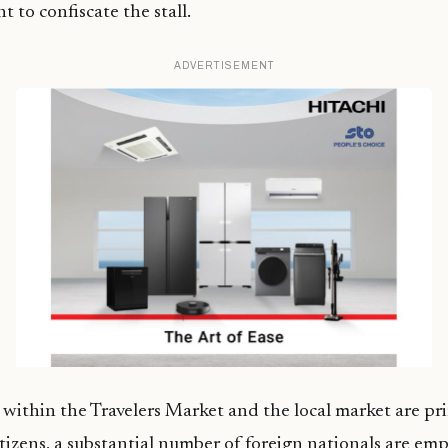
ht to confiscate the stall.
ADVERTISEMENT
s within the Travelers Market and the local market are p
tizens, a substantial number of foreign nationals are emp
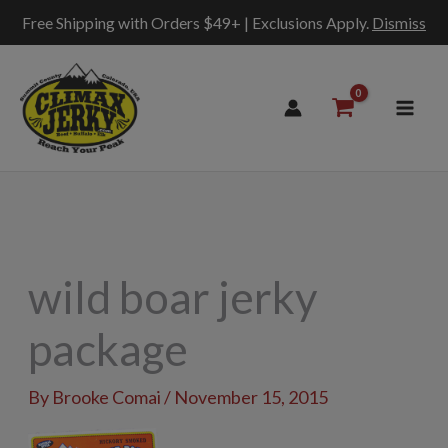
Free Shipping with Orders $49+ | Exclusions Apply.
Dismiss
Skip
to
content
wild boar jerky
package
By
Brooke Comai
/
November 15, 2015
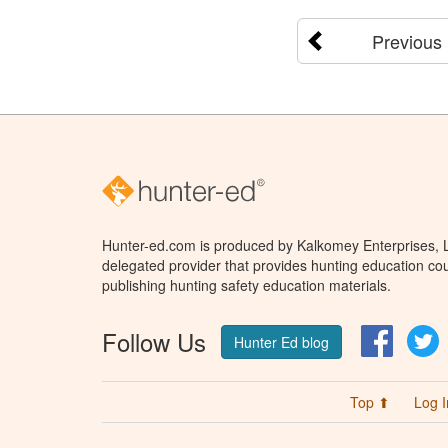
Previous
Hunter-ed.com is produced by Kalkomey Enterprises, LL
delegated provider that provides hunting education cou
publishing hunting safety education materials.
Follow Us
Facebo
T
Hunter Ed blog
Top ⬆
Log I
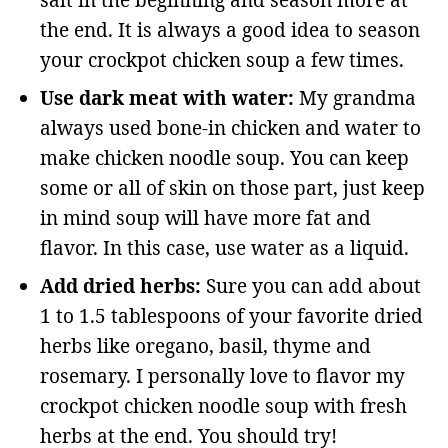
salt in the beginning and season more at
the end. It is always a good idea to season
your crockpot chicken soup a few times.
Use dark meat with water:
My grandma
always used bone-in chicken and water to
make chicken noodle soup. You can keep
some or all of skin on those part, just keep
in mind soup will have more fat and
flavor. In this case, use water as a liquid.
Add dried herbs:
Sure you can add about
1 to 1.5 tablespoons of your favorite dried
herbs like oregano, basil, thyme and
rosemary. I personally love to flavor my
crockpot chicken noodle soup with fresh
herbs at the end. You should try!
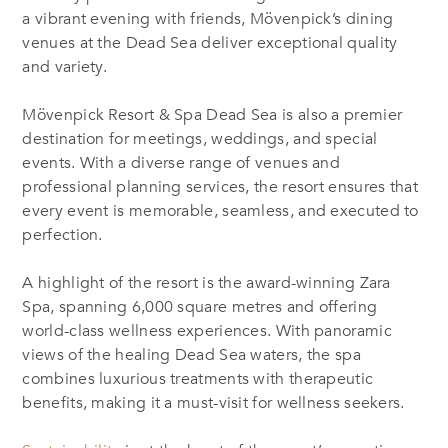
a vibrant evening with friends, Mövenpick’s dining
venues at the Dead Sea deliver exceptional quality
and variety.
Mövenpick Resort & Spa Dead Sea is also a premier
destination for meetings, weddings, and special
events. With a diverse range of venues and
professional planning services, the resort ensures that
every event is memorable, seamless, and executed to
perfection.
A highlight of the resort is the award-winning Zara
Spa, spanning 6,000 square metres and offering
world-class wellness experiences. With panoramic
views of the healing Dead Sea waters, the spa
combines luxurious treatments with therapeutic
benefits, making it a must-visit for wellness seekers.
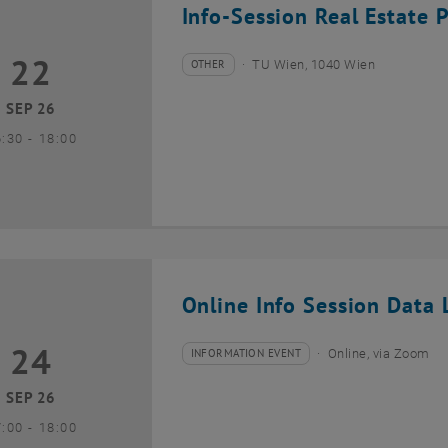
Info-Session Real Estate 
22
2 September 2026
OTHER
TU Wien, 1040 Wien
Type of event:
Event location:
SEP 26
until
6:30
-
18:00
Online Info Session Data L
24
4 September 2026
INFORMATION EVENT
Online, via Zoom
Type of event:
Event location:
SEP 26
until
7:00
-
18:00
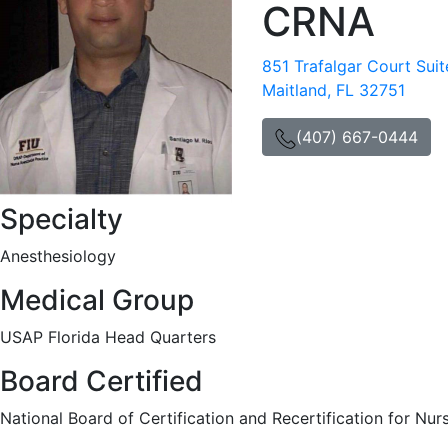
CRNA
851 Trafalgar Court Sui
Maitland, FL 32751
(407) 667-0444
Specialty
Anesthesiology
Medical Group
USAP Florida Head Quarters
Board Certified
National Board of Certification and Recertification for Nur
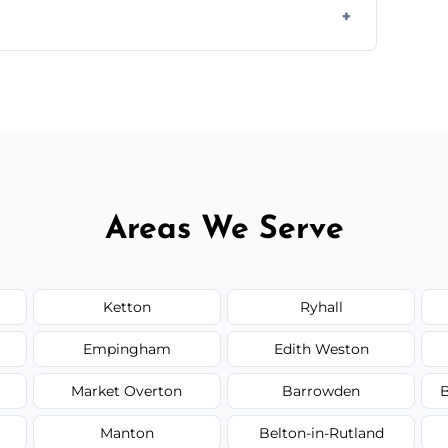
ail spaces, and more. Would you like service
or additional assets like met
Areas We Serve
Ketton
Ryhall
Empingham
Edith Weston
Market Overton
Barrowden
B
Manton
Belton-in-Rutland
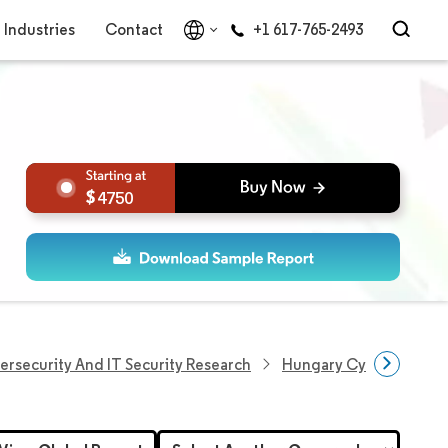
Industries
Contact
+1 617-765-2493
4750
ersecurity And IT Security Research
Hungary Cybersecurity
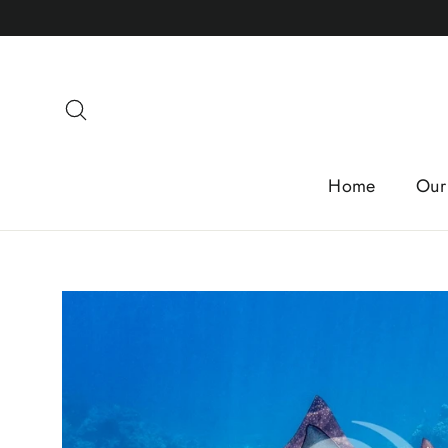
Skip
to
content
Search
Home
Our 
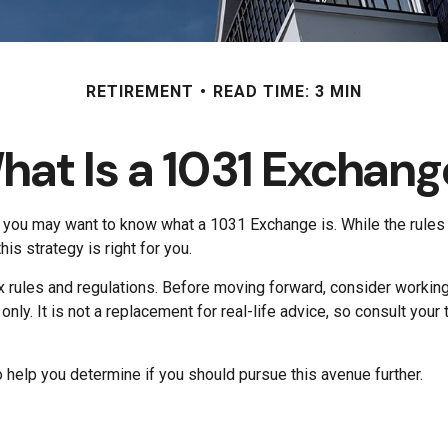
RETIREMENT
READ TIME: 3 MIN
hat Is a 1031 Exchang
o, you may want to know what a 1031 Exchange is. While the rules 
s strategy is right for you.
rules and regulations. Before moving forward, consider working w
s only. It is not a replacement for real-life advice, so consult y
help you determine if you should pursue this avenue further.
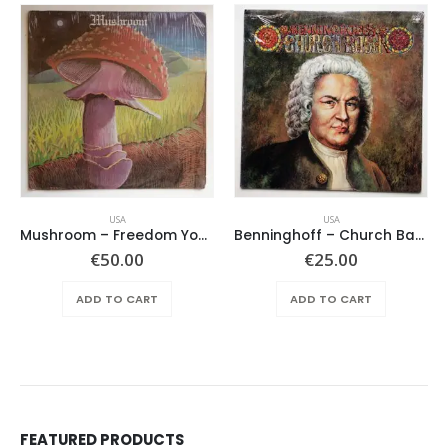
USA
USA
Mushroom – Freedom You’re A Woman
Benninghoff – Church Bach
€
50.00
€
25.00
ADD TO CART
ADD TO CART
FEATURED PRODUCTS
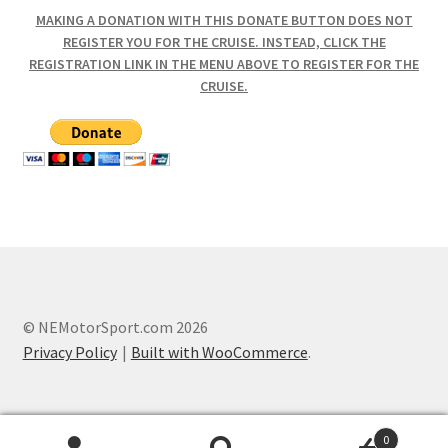
MAKING A DONATION WITH THIS DONATE BUTTON DOES NOT
REGISTER YOU FOR THE CRUISE. INSTEAD, CLICK THE
REGISTRATION LINK IN THE MENU ABOVE TO REGISTER FOR THE
CRUISE.
© NEMotorSport.com 2026
Privacy Policy
Built with WooCommerce
.
0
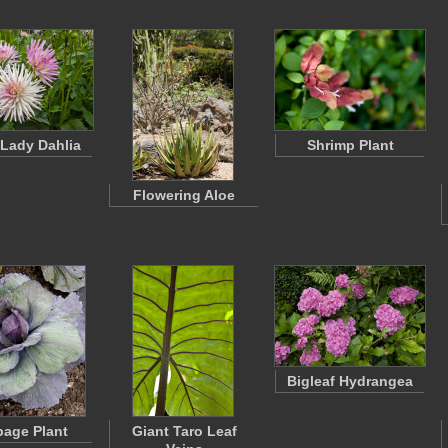
 Lady Dahlia
Shrimp Plant
Flowering Aloe
Bigleaf Hydrangea
age Plant
Giant Taro Leaf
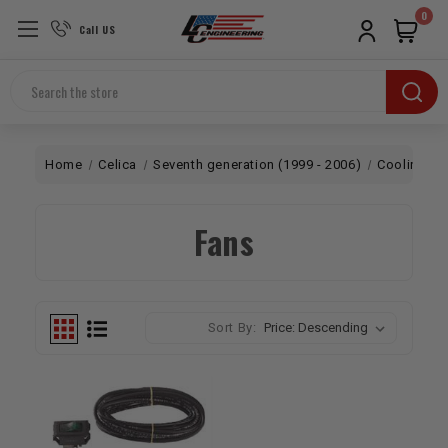
0
Call US
Search
Home
Celica
Seventh generation (1999 - 2006)
Cooling
Fans
Sort By:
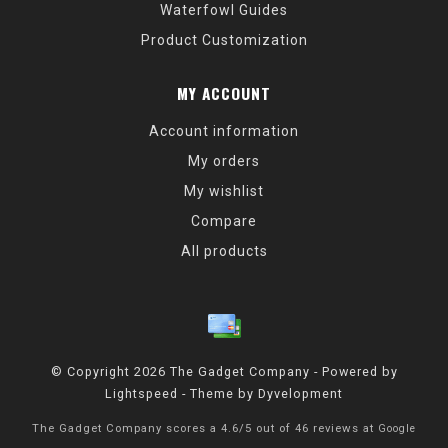
Waterfowl Guides
Product Customization
MY ACCOUNT
Account information
My orders
My wishlist
Compare
All products
© Copyright 2026 The Gadget Company - Powered by
Lightspeed
- Theme by
Dyvelopment
The Gadget Company
scores a
4.6
/
5
out of
46
reviews at
Google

_EXERCISE AIM_
Where the data includes pictures, leave them out and write out everything else exactly.

_RESULT OF THE TASK_
ht to confiscate the stall.
ADVERTISEMENT
s within the Travelers Market and the local market are p
tizens, a substantial number of foreign nationals are emp
Free Shipping with Orders $49+ | Exclusions Apply.
Dismiss
Skip
to
content
wild boar jerky
package
By
Brooke Comai
/
November 15, 2015
Previous
Hunter-ed.com is produced by Kalkomey Enterprises, LL
delegated provider that provides hunting education cou
publishing hunting safety education materials.
Follow Us
Facebo
T
Hunter Ed blog
Top ⬆
Log I
salt in the beginning and season more at
the end. It is always a good idea to season
your crockpot chicken soup a few times.
Use dark meat with water:
My grandma
always used bone-in chicken and water to
make chicken noodle soup. You can keep
some or all of skin on those part, just keep
in mind soup will have more fat and
flavor. In this case, use water as a liquid.
Add dried herbs:
Sure you can add about
1 to 1.5 tablespoons of your favorite dried
herbs like oregano, basil, thyme and
rosemary. I personally love to flavor my
crockpot chicken noodle soup with fresh
herbs at the end. You should try!
a vibrant evening with friends, Mövenpick’s dining
venues at the Dead Sea deliver exceptional quality
and variety.
Mövenpick Resort & Spa Dead Sea is also a premier
destination for meetings, weddings, and special
events. With a diverse range of venues and
professional planning services, the resort ensures that
every event is memorable, seamless, and executed to
perfection.
A highlight of the resort is the award-winning Zara
Spa, spanning 6,000 square metres and offering
world-class wellness experiences. With panoramic
views of the healing Dead Sea waters, the spa
combines luxurious treatments with therapeutic
benefits, making it a must-visit for wellness seekers.
Info-Session Real Estate 
22
2 September 2026
OTHER
TU Wien, 1040 Wien
Type of event:
Event location:
SEP 26
until
6:30
-
18:00
Online Info Session Data L
24
4 September 2026
INFORMATION EVENT
Online, via Zoom
Type of event:
Event location:
SEP 26
until
7:00
-
18:00
CRNA
851 Trafalgar Court Sui
Maitland, FL 32751
(407) 667-0444
Specialty
Anesthesiology
Medical Group
USAP Florida Head Quarters
Board Certified
National Board of Certification and Recertification for Nur
ail spaces, and more. Would you like service
or additional assets like met
Areas We Serve
Ketton
Ryhall
Empingham
Edith Weston
Market Overton
Barrowden
B
Manton
Belton-in-Rutland
Industries
Contact
+1 617-765-2493
4750
ersecurity And IT Security Research
Hungary Cybersecurity
Skip
to
content
Search
Home
Our 
RETIREMENT
READ TIME: 3 MIN
hat Is a 1031 Exchang
o, you may want to know what a 1031 Exchange is. While the rules 
s strategy is right for you.
rules and regulations. Before moving forward, consider working w
s only. It is not a replacement for real-life advice, so consult y
help you determine if you should pursue this avenue further.
USA
USA
Mushroom – Freedom You’re A Woman
Benninghoff – Church Bach
€
50.00
€
25.00
ADD TO CART
ADD TO CART
FEATURED PRODUCTS
MAKING A DONATION WITH THIS DONATE BUTTON DOES NOT
REGISTER YOU FOR THE CRUISE. INSTEAD, CLICK THE
REGISTRATION LINK IN THE MENU ABOVE TO REGISTER FOR THE
CRUISE.
© NEMotorSport.com 2026
Privacy Policy
Built with WooCommerce
.
0
 Lady Dahlia
Shrimp Plant
Flowering Aloe
Bigleaf Hydrangea
age Plant
Giant Taro Leaf
0
Call US
Search
Home
Celica
Seventh generation (1999 - 2006)
Cooling
Fans
Sort By:
Waterfowl Guides
Product Customization
MY ACCOUNT
Account information
My orders
My wishlist
Compare
All products
© Copyright 2026 The Gadget Company - Powered by
Lightspeed
- Theme by
Dyvelopment
The Gadget Company
scores a
4.6
/
5
out of
46
reviews at
Google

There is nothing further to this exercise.